*** Opening of Given information ***

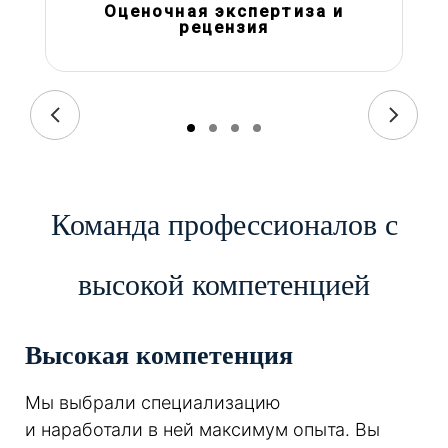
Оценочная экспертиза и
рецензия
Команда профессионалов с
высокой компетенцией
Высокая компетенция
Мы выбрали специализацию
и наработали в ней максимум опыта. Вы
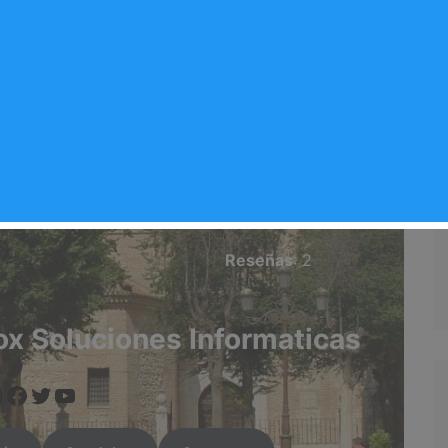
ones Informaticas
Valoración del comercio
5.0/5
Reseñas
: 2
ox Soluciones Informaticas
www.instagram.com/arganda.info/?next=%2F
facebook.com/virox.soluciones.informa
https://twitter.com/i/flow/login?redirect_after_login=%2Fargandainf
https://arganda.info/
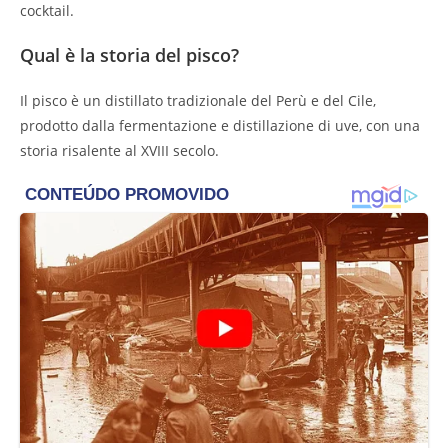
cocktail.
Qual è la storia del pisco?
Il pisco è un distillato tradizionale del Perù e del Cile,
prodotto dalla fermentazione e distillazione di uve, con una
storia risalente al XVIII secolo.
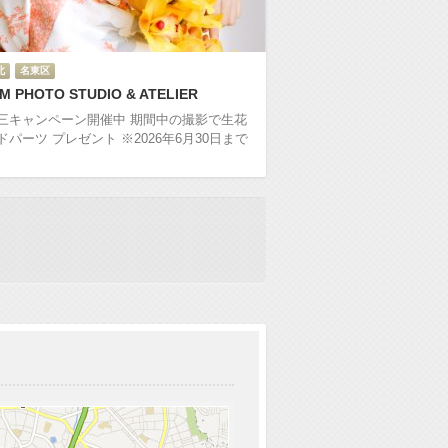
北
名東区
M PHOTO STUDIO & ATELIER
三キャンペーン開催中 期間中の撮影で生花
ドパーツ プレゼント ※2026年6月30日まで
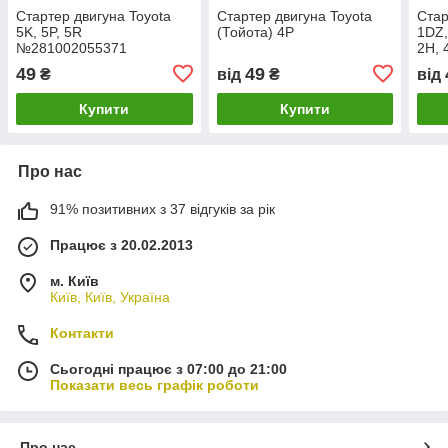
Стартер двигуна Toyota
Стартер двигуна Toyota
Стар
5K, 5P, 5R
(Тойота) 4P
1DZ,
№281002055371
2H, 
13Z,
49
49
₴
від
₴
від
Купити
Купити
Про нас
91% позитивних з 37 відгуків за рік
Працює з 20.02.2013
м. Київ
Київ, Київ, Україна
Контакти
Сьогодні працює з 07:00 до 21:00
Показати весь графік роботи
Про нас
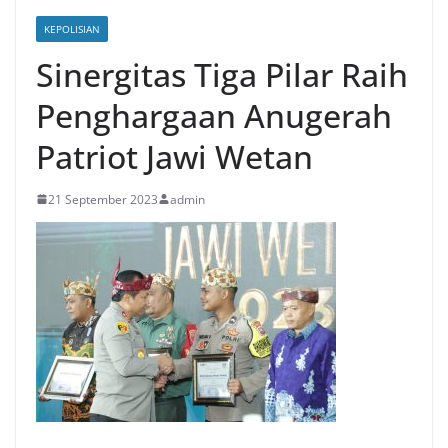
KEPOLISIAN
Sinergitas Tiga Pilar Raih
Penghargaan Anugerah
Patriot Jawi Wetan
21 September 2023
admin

*** Close of Given information ***

* [Description of the task] Any pictures above are to be left out. Retype the rest of the records exactly.

* [Solution for this exercise]
Оценочная экспертиза и
рецензия
Команда профессионалов с
высокой компетенцией
Высокая компетенция
Мы выбрали специализацию
и наработали в ней максимум опыта. Вы
ones Informaticas
Valoración del comercio
5.0/5
Reseñas
: 2
ox Soluciones Informaticas
www.instagram.com/arganda.info/?next=%2F
facebook.com/virox.soluciones.informa
https://twitter.com/i/flow/login?redirect_after_login=%2Fargandainf
https://arganda.info/
cocktail.
Qual è la storia del pisco?
Il pisco è un distillato tradizionale del Perù e del Cile,
prodotto dalla fermentazione e distillazione di uve, con una
storia risalente al XVIII secolo.
北
名東区
M PHOTO STUDIO & ATELIER
三キャンペーン開催中 期間中の撮影で生花
ドパーツ プレゼント ※2026年6月30日まで
Стартер двигуна Toyota
Стартер двигуна Toyota
Стар
5K, 5P, 5R
(Тойота) 4P
1DZ,
№281002055371
2H, 
13Z,
49
49
₴
від
₴
від
Купити
Купити
Про нас
91% позитивних з 37 відгуків за рік
Працює з 20.02.2013
м. Київ
Київ, Київ, Україна
Контакти
Сьогодні працює з 07:00 до 21:00
Показати весь графік роботи
Про нас
KEPOLISIAN
Sinergitas Tiga Pilar Raih
Penghargaan Anugerah
Patriot Jawi Wetan
21 September 2023
admin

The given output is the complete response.